** Job A **
Pick out every line of the records that contains the string "ramach". Case counts.

After the evaluation process is finished, we can get the evaluation_result.txt under /data1/compiler.

The evaluation result does not count in the time to do pre/post process and cpu node process. For this MobileNetV2 model, it will take around 15.7ms (total time)

7. Run Model Binaries in DME Mode

Please refer to the example code in example/dme_async_mobilenet_classification.cpp

7.1. DME mode Introduction

In DME mode, the test images, model binaries, and configuration are dynamically sent from host to Kneron device via USB, and the detection results are dynamically retrieved back from Kneron device to host via USB.

In host side, 5 APIs are used for DME.

** Materials provided **

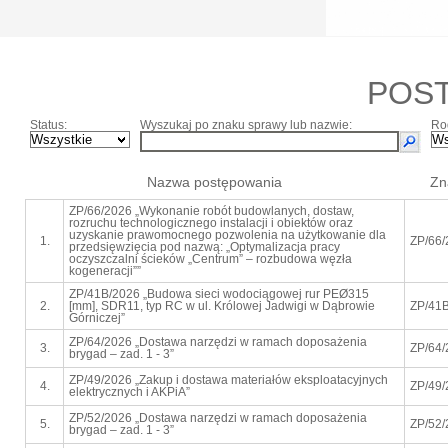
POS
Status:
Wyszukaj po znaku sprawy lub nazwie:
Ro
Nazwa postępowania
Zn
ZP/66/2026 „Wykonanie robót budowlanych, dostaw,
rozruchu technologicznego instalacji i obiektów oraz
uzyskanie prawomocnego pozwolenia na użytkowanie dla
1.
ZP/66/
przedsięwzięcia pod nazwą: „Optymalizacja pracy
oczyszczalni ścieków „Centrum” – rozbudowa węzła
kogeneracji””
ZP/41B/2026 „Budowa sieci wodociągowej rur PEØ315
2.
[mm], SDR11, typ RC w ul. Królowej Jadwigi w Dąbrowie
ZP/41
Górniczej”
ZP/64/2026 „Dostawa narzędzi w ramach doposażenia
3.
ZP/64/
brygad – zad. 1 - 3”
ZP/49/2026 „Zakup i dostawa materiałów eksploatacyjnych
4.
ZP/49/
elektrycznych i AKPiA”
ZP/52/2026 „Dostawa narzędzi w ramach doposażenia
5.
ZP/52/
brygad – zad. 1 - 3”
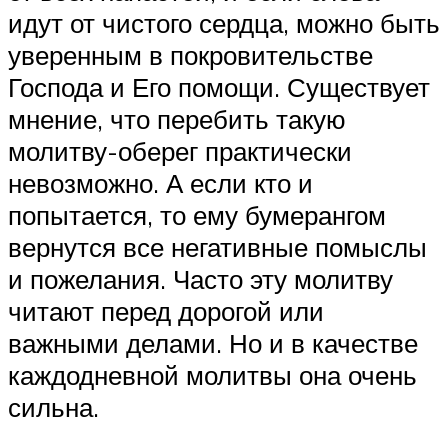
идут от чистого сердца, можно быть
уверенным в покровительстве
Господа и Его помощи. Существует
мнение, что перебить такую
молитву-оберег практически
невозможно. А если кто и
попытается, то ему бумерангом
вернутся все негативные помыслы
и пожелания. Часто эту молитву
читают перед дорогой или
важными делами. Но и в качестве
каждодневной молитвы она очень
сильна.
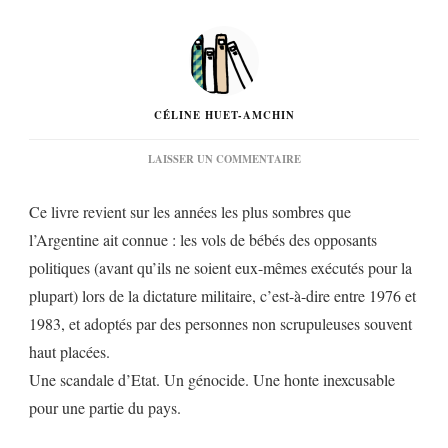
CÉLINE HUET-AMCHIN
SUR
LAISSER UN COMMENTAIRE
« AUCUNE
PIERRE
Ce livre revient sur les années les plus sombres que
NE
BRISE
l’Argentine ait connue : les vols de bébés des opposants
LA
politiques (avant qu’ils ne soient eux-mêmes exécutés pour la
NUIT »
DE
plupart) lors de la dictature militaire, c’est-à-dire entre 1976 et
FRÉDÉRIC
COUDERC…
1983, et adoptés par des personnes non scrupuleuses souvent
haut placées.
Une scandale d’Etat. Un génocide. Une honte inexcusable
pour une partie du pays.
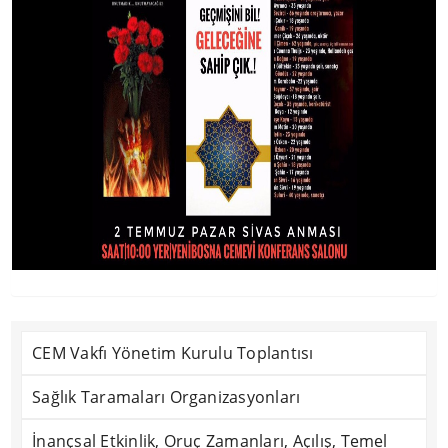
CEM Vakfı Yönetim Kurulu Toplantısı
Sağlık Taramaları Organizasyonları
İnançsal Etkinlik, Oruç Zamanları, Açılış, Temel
---
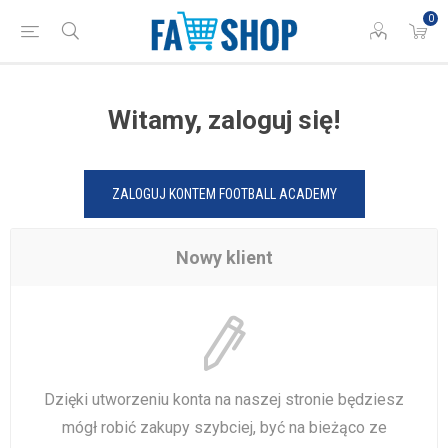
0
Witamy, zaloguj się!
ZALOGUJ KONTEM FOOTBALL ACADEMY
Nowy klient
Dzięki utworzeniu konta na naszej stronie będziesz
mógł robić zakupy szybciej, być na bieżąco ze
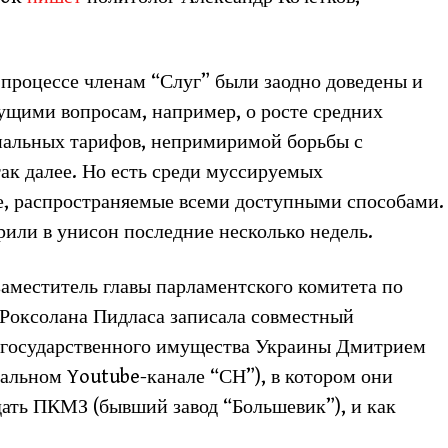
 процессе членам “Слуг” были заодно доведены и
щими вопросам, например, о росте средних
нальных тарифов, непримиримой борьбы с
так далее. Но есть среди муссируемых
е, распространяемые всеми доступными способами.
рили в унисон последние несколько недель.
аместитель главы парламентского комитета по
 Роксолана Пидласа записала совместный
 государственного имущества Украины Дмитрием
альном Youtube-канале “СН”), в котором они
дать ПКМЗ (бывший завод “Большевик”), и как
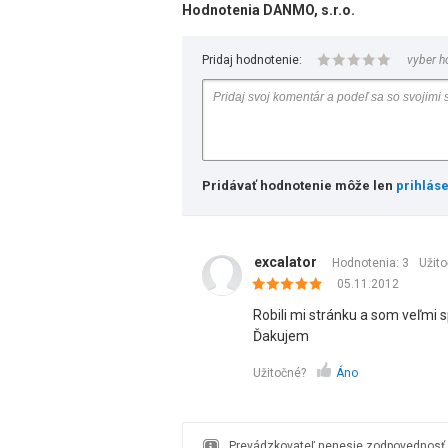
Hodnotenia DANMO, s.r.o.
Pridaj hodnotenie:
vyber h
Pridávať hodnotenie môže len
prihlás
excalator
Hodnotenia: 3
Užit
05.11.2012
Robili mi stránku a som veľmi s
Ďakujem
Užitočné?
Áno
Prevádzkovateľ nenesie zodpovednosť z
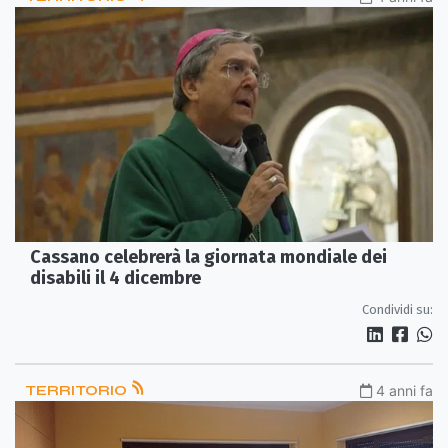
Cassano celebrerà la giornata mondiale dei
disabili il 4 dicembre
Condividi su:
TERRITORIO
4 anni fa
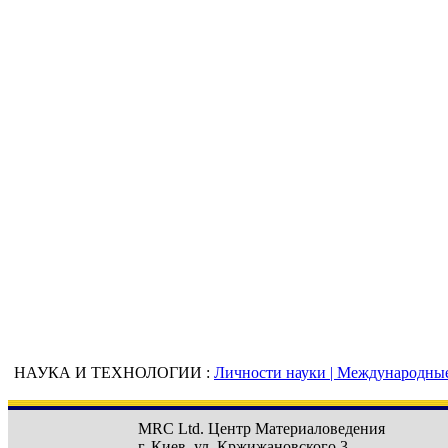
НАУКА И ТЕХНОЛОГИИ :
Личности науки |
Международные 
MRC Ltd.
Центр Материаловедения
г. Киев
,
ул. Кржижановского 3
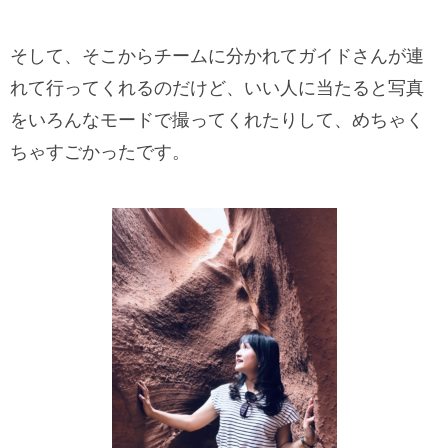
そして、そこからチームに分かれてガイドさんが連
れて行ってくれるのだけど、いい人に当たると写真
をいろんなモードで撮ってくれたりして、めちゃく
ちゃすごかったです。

** Job B **
According to the excerpt on running model binaries in DME mode, what is sent from the host to the Kneron device via USB? List each item.

** Task result A **
ZP/64/2026 „Dostawa narzędzi w ramach doposażenia
ZP/52/2026 „Dostawa narzędzi w ramach doposażenia

** Task result B **
- test images
- model binaries
- configuration